By Ron Kaspriske__
For those of us not lucky enough to live in San Diego, Miami, or Tahiti, playing golf in January requires a little extra preparation (and a really warm coat). Just like a car that needs to warm up in order to run well on a 10-degree day, your body requires a little extra love if you want to swing the club anywhere near as well as you do in mid July--and also avoid getting hurt. With that in mind, here's a little checklist of things to consider before you try to force a tee into the frozen ground and play a little winter golf:
1. Take a hot shower. Not a bad way to get things started, right? Let the water get as hot as you can stand it. Steamy, too. When you're done cleaning whatever it is you clean, get into your address posture and rotate your upper body back and through a few times as if you were mimicking a swing. A few toe touches are a good idea, too. The point is to warm your body up.
2. Dress in layers. And make sure to leave cotton clothes in the dresser. Cotton traps moisture and can lower your body temperature even more than its lowered by the cold air. Hypothermia is a real issue. All it takes is for your internal temperature to drop two or three degrees (below 95 fahrenheit) and you'll start shivering uncontrollably and become disoriented. Good luck trying to sink that four-footer.
3. Wear a ski cap, not a ball cap. Your body loses much of its heat through the top of your head. Wearing four layers of clothes isn't going to do you much good if you're letting all your body heat escape through the roof.
4. Check your cleats.

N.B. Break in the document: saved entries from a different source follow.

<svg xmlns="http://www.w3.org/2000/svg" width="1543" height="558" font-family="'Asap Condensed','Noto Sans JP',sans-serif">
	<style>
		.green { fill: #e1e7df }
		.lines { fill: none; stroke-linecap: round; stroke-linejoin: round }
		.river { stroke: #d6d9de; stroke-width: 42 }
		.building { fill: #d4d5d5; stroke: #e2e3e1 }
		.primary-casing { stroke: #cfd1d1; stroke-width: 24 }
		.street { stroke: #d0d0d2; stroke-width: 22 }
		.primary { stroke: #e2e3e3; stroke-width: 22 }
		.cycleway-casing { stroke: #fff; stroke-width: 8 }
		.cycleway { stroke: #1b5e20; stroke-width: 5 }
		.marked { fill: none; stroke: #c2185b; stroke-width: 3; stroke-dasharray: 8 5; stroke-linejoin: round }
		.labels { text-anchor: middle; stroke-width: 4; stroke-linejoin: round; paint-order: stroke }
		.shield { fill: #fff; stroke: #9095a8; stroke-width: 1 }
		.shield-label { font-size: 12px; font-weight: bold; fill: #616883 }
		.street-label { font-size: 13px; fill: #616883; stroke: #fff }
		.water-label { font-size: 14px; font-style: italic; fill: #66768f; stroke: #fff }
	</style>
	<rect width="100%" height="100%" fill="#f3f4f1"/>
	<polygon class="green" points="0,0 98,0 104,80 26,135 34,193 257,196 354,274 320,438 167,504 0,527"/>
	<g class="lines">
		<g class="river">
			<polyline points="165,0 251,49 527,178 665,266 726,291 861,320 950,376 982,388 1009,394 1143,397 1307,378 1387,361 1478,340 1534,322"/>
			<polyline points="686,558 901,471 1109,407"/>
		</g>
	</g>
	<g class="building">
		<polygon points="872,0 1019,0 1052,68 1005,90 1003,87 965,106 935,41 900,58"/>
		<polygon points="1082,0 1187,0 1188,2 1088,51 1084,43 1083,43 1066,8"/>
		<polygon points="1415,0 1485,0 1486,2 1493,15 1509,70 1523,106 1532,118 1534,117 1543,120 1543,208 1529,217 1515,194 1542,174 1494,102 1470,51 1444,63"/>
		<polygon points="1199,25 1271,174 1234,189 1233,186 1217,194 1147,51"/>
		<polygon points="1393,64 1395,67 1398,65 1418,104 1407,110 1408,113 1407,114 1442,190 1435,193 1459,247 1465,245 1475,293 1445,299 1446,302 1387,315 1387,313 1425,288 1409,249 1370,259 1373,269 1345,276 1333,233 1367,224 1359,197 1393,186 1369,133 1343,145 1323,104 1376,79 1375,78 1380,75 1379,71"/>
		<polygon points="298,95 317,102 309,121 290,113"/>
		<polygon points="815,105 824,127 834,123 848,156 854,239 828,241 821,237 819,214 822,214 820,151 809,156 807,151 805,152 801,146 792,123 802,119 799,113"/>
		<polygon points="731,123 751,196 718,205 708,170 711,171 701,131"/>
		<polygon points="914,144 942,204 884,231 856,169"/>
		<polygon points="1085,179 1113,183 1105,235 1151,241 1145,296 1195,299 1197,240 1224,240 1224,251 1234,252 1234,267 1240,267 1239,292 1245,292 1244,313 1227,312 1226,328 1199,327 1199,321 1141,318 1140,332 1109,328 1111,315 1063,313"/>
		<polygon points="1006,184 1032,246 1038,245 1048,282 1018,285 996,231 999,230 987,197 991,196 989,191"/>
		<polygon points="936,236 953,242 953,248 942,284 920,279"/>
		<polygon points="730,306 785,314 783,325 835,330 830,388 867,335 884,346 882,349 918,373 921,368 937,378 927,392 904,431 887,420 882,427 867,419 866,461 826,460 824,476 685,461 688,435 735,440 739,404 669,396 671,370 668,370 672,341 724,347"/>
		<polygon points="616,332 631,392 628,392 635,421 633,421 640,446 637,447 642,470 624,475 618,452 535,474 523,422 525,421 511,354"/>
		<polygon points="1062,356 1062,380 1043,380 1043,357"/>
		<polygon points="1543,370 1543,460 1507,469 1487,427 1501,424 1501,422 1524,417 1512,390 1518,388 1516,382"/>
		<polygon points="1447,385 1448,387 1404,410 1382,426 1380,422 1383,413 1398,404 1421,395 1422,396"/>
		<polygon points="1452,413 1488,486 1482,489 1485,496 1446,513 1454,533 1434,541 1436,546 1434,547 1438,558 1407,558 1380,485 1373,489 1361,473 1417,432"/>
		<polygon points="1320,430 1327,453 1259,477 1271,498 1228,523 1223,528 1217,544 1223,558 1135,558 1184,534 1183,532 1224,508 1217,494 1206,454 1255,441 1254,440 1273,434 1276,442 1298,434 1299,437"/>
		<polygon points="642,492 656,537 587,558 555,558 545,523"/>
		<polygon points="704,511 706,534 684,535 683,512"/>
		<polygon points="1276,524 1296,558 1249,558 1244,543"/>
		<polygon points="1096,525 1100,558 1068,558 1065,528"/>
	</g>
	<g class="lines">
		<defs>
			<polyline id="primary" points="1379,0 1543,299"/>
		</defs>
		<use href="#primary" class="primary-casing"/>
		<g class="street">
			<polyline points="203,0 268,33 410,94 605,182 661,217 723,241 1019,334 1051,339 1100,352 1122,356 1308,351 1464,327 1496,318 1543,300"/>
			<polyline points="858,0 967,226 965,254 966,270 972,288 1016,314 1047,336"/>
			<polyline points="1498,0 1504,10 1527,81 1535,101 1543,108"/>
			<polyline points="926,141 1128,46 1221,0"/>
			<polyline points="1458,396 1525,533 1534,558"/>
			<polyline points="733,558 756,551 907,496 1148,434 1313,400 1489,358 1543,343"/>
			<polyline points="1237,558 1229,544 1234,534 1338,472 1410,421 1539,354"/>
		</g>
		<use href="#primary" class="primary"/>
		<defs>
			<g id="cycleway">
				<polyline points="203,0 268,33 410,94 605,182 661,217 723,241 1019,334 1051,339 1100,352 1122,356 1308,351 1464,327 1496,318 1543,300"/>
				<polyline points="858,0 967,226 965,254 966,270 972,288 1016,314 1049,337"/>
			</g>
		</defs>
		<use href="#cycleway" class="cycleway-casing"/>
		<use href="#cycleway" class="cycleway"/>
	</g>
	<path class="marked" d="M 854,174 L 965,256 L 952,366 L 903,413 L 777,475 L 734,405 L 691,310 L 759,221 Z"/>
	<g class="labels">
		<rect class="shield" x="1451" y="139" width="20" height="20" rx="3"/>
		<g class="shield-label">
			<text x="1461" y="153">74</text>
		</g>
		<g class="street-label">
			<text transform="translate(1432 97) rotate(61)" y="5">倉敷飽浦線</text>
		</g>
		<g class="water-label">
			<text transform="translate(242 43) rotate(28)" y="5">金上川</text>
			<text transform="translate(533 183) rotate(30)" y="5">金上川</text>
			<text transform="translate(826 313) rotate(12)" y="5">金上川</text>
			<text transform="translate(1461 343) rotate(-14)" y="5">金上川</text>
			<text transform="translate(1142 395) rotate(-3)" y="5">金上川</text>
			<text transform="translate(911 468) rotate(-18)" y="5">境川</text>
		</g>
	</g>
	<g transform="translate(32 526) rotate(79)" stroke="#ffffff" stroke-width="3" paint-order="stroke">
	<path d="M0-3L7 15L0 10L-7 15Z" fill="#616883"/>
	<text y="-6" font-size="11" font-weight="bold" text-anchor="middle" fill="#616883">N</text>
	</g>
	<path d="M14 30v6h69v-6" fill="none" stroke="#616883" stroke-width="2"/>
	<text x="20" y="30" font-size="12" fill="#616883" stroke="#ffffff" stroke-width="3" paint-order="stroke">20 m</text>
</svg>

You've probably worn out the plastic cleats on the bottom of your golf shoes after playing 40 rounds during the summer. Get them replaced before you play. Winter ground is hard and slick and can cause you to injure your ankles or knees (or slip and fall) if you swing a club while wearing shoes with poor traction. Also leave those cool street-style golf shoes in the basement until spring.
5. Skip the range and exercise instead. Let's face it, you're not going to break the course record, but you might break a wrist. Before you tee off, do some muscle-priming exercises that focus on the hamstrings, hips, glutes, mid-back and shoulders.
6. Walk, don't ride.This is the best way to keep your muscles primed once the round begins. It's especially important late in the round when the cumulative effect of playing in the cold for three or four hours starts to make you stiff.
7. Keep your hands warm as much as you can. Your body has this wonderful defense mechanism. When it senses it's getting cold, it sends blood away from your extremities and to your vital organs in order to protect them and keep them functioning well. When this happens, your hands will turn into popsicles and you'll lose all sense of how hard you're gripping the club. In fact, you'll grip it even harder and that increase the stress you put on the tendons and ligaments in your arms and shoulders. It can cause you to swing harder, too, which puts more stress on your back and hips. You're at much greater risk for injury. So unless you're swinging a club, keep your hands in gloves, in your pockets, or resting on some kind of heater.
8. Play one club longer than normal. Not only does the ball fly shorter in cold air, but your muscles don't expand and contract as well. That means you can't unleash a 220-yard 3-wood on that long par 3. Use a driver instead. Swinging easier with a longer club also will reduce the risk of muscle pulls and tears.
9. Be a picker, not a digger. If you are the kind of golfer who likes to make big divot holes, you're going to have to make some adjustments this time of the year, or you risk a myriad of joint injuries (pulls, tears, tendinitis, fractures, etc). Simply put, slamming a solid object (a metal club) into another solid object (the frozen ground) causes a violent impact and the aftershock travels through your body.
10. Save the booze for after the round. Alcohol increases blood flow to the body's extremities and skin. It makes you feel warmer when you're really not, thus increasing your chance of hypothermia.
11. Drink more water than you think.The more clothes you wear, the more your body sweats. You need to stay particularly hydrated in extreme weather (hot or cold) to keep your cells and your muscles functioning properly. It doesn't have to be cold water (if you can avoid it).
12. Grab some popcorn, lie on the couch, and watch Caddyshack instead. It's much safer.